Evan Weissburg
Evan Weissburg

Reputation: 1594

How can a list's lists be modified efficiently to have equal length to the list's longest list?

I have a 2-D list of shape (300,000, X), where each of the sublists has a different size. In order to convert the data to a Tensor, all of the sublists need to have equal length, but I don't want to lose any data from my sublists in the conversion.

That means that I need to fill all sublists smaller than the longest sublist with filler (-1) in order to create a rectangular array. For my current dataset, the longest sublist is of length 5037.

My conversion code is below:

for seq in new_format:
    for i in range(0, length-len(seq)):
        seq.append(-1)

However, when there are 300,000 sequences in new_format, and length-len(seq) is generally >4000, the process is extraordinarily slow. How can I speed this process up or get around the issue efficiently?

Upvotes: 0

Views: 46

Answers (1)

ShadowRanger
ShadowRanger

Reputation: 155363

Individual append calls can be rather slow, so use list multiplication to create the whole filler value at once, then concatenate it all at once, e.g.:

for seq in new_format:
    seq += [-1] * (length-len(seq))

seq.extend([-1] * (length-len(seq))) would be equivalent (trivially slower due to generalized method call approach, but likely unnoticeable given size of real work).

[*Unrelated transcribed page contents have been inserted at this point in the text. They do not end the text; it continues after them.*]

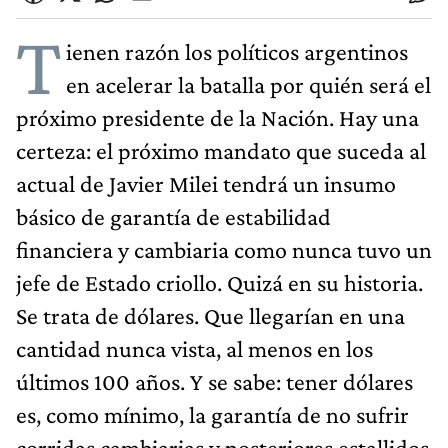
T
ienen razón los políticos argentinos
en acelerar la batalla por quién será el
próximo presidente de la Nación. Hay una
certeza: el próximo mandato que suceda al
actual de Javier Milei tendrá un insumo
básico de garantía de estabilidad
financiera y cambiaria como nunca tuvo un
jefe de Estado criollo. Quizá en su historia.
Se trata de dólares. Que llegarían en una
cantidad nunca vista, al menos en los
últimos 100 años. Y se sabe: tener dólares
es, como mínimo, la garantía de no sufrir
corridas cambiarias y posteriores estallidos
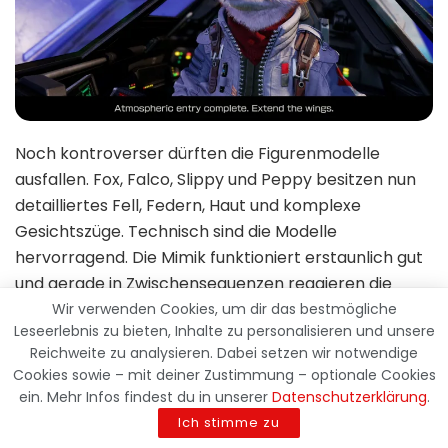
Noch kontroverser dürften die Figurenmodelle
ausfallen. Fox, Falco, Slippy und Peppy besitzen nun
detailliertes Fell, Federn, Haut und komplexe
Gesichtszüge. Technisch sind die Modelle
hervorragend. Die Mimik funktioniert erstaunlich gut
und gerade in Zwischensequenzen reagieren die
Figuren glaubwürdig aufeinander.
Wir verwenden Cookies, um dir das bestmögliche
Leseerlebnis zu bieten, Inhalte zu personalisieren und unsere
Künstlerisch bewegen sie sich allerdings gefährlich
Reichweite zu analysieren. Dabei setzen wir notwendige
Cookies sowie – mit deiner Zustimmung – optionale Cookies
nahe an einem Bereich, in dem niedliche Nintendo
ein. Mehr Infos findest du in unserer
Datenschutzerklärung
.
Figuren plötzlich wie Bewohner einer sehr aufwendig
Ich stimme zu
produzierten Tierdokumentation wirken. Slippys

In theory, seq.extend(itertools.repeat(-1, length-len(seq))) would avoid the potentially large temporaries, but IIRC, the actual CPython implementation of list.__iadd__/list.extend forces the creation of a temporary list anyway (to handle the case where the generator is defined in terms of the list being extended), so it wouldn't actually avoid the temporary.

Upvotes: 1

Related Questions